Mexican state-owned petroleum company

Mexico moved a step closer Wednesday to implementing a historic energy reform that will open the state-controlled sector to foreign investment for the first time since 1938.
The Senate voted 90-27 to give preliminary approval to the enabling laws that will break the monopoly held by state-run energy giant Pemex since foreign companies were kicked out of Mexico 75 years ago.
The senators were expected to vote later Wednesday on the last details of legislation, which is the centerpiece of President Enrique Pena Nieto's reform drive to breathe new life into Latin America's second biggest economy.
The lower house already approved the energy bills, which will head to Pena Nieto's desk for his signature if the Senate votes for all of it without changes.
"Mexico can't stay as it is. Mexico must change to combat poverty and inequality, which is why we want to increase oil profits," said Senator David Penchyna of the ruling Institutional Revolutionary Party (PRI).
The government argues that the legislation will boost growth, create jobs and reverse declining oil production.
But the leftist opposition says the reform amounts to a damaging privatization of Pemex, the country's main source of tax revenue and a symbol of national sovereignty.
"Our dear Mexico is becoming more and more like a restaurant where foreign customers can enjoy our energy resources without limits and almost for free," said Senator Fernando Mayans Canabal of the leftist Democratic Revolution Party (PRD).
- Oil firms eye reform -
The constitutional reform was approved in December with the backing of Pena Nieto's centrist PRI and the conservative National Action Party (PAN).
To be enacted, the Congress needs to pass "secondary laws" that outline how contracts will be offered, among other things.
Major oil companies have kept a close eye on the legislation, with US giant ExxonMobil and British rival BP leading an "energy task force" within the American Chamber of Commerce of Mexico.
The reform will allow foreign companies to sign profit-sharing contracts with Mexico as soon as next year and drill for oil and natural gas.
The government says the reform will allow Mexico to obtain the technology to drill for shale gas over land and deep-water oil in the Gulf of Mexico.
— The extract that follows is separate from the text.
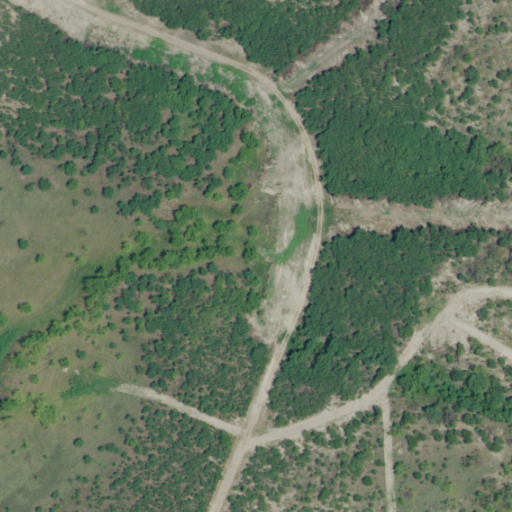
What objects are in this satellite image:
road: (352, 188)
road: (466, 290)
road: (478, 335)
road: (260, 395)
The legislation will reduce Pemex's tax burden and compensate landowners by offering them three percent of profits earned from oil or gas extracted from their properties.
One of the most controversial measures calls for the government to absorb a portion of the Pemex worker union's unfunded pension liabilities. The company and workers would then have to renegotiate their labor contract.
Opponents say the government would incur new debt that will have to be repaid by taxpayers.
"The Mexican people have already paid too much," said PRD Senator Dolores Padierna Luna. "Don't burden them with more debt that is of your own doing."